1415 L St., Sacramento

(916) 440-8888

www.paragarys.com/sacramento-restaurants/hock-farm

Hours: 11 a.m. to 9 p.m. Monday to Thursday; 11a.m. to 10 p.m. Friday; 5-10 p.m. Saturday

Beverage options: Creative take on craft cocktails; midsize wine list with a balance of styles and prices; small craft beer list.

Vegetarian friendly: Yes. Vegetables are a standout.

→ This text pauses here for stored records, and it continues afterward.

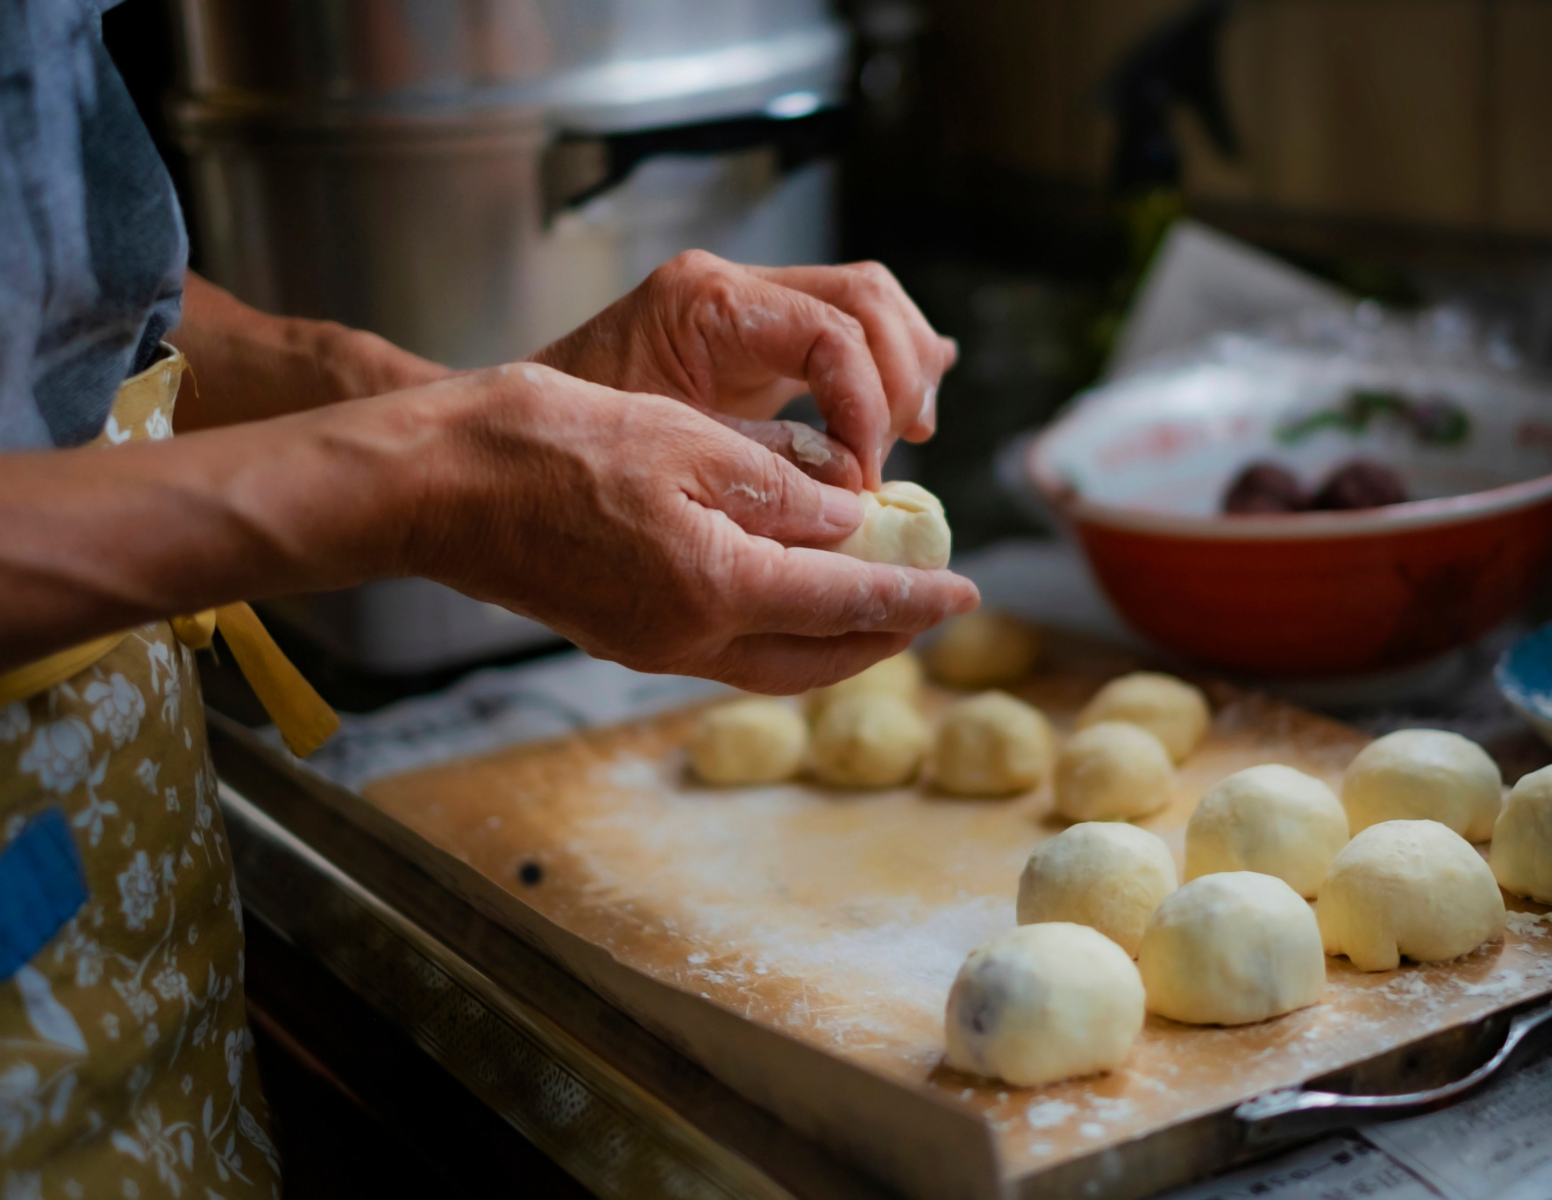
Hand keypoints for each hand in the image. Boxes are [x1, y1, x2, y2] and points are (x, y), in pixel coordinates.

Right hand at [406, 365, 978, 691]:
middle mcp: (689, 636)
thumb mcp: (685, 439)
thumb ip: (779, 488)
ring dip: (836, 643)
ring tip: (878, 608)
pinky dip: (781, 634)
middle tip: (933, 605)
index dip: (914, 595)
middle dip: (885, 636)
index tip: (968, 590)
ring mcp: (652, 645)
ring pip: (775, 664)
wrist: (437, 485)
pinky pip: (729, 652)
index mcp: (715, 584)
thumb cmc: (551, 442)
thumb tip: (849, 523)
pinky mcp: (625, 637)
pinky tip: (793, 596)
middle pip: (819, 657)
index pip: (847, 599)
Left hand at [531, 251, 956, 487]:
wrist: (511, 441)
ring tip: (910, 438)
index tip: (865, 477)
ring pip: (869, 302)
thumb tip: (851, 491)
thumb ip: (762, 466)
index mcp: (704, 304)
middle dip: (899, 379)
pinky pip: (845, 329)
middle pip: (866, 298)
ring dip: (904, 370)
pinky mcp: (759, 338)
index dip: (866, 404)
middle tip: (894, 456)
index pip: (830, 331)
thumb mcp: (669, 460)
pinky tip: (911, 410)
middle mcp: (731, 288)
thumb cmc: (571, 449)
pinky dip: (885, 366)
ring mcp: (749, 306)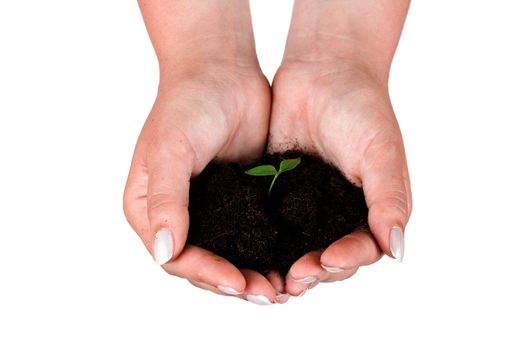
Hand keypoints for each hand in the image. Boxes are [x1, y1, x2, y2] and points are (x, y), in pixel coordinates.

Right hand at [124, 0, 288, 304]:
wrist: (222, 69)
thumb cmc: (186, 102)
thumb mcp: (170, 149)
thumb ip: (167, 200)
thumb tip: (164, 253)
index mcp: (151, 208)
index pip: (176, 258)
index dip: (207, 274)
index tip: (239, 282)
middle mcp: (179, 215)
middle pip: (205, 264)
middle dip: (235, 282)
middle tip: (270, 295)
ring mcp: (211, 208)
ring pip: (231, 254)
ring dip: (255, 273)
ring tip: (283, 288)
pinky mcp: (240, 198)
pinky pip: (253, 233)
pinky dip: (269, 250)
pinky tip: (290, 259)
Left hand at [269, 61, 411, 295]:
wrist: (324, 69)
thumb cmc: (363, 107)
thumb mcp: (381, 152)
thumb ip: (389, 200)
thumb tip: (398, 250)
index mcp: (371, 209)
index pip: (362, 248)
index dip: (345, 261)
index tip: (325, 262)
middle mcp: (340, 213)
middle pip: (328, 256)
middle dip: (313, 271)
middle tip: (292, 280)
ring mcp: (308, 205)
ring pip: (297, 246)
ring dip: (286, 264)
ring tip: (270, 279)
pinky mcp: (279, 192)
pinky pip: (271, 222)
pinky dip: (263, 239)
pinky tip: (249, 251)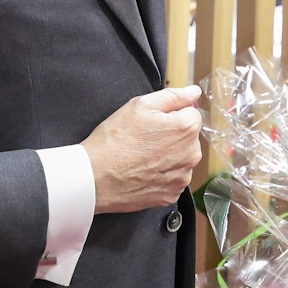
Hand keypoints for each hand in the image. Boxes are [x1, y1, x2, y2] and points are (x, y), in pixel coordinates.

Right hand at [81, 85, 203, 214]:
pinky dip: (162, 175)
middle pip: (188, 138)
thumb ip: (174, 96)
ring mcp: (182, 177)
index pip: (192, 114)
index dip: (172, 115)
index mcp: (187, 128)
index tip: (153, 122)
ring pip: (181, 159)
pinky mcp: (171, 194)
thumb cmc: (115, 140)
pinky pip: (172, 179)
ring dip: (168, 156)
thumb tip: (193, 92)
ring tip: (142, 157)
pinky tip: (143, 171)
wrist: (94, 178)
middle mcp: (191, 154)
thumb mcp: (141, 105)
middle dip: (172, 135)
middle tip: (144, 139)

Noise level: Loud to very loud, though table conversation is mostly manageable.

Overall: Two 1/2 stars

You'll be impressed by the new decor, the urban feel of the place and the quality of the ingredients, but you may be left wondering what new dimension Hock Farm brings to our dining scene. The food is straightforward, the service is not as sharp as the competition, and the overall "concept" – farm to table – is a restaurant fundamental, not a concept.

Food : Two 1/2 stars

The vegetables are a strong suit here. On the plate, they're rustic, wonderfully seasoned and delicious. The overall eating experience, however, is often basic, if not underwhelming, with a roast chicken, basic steak, salmon or pasta dish leading the way. Quality product, boring execution. Desserts need rethinking. The strawberry-rhubarb cobbler was amazingly bad – a giant biscuit dominating a skimpy amount of fruit.

Service: Two stars

At a restaurant in this category, we expect more knowledge of the food, better table maintenance, more energy.

Ambiance: Two 1/2 stars

There's a modicum of style here, but the largely generic, modern room doesn't really connect us to John Sutter's 19th-century Hock Farm, suggesting it's an idea lacking depth.

Value: Two 1/2 stars

The portions are a fair size and the prices seem right, with most meat and seafood dishes priced in the low 20s. Some of the "bites" may be too skimpy to bother with.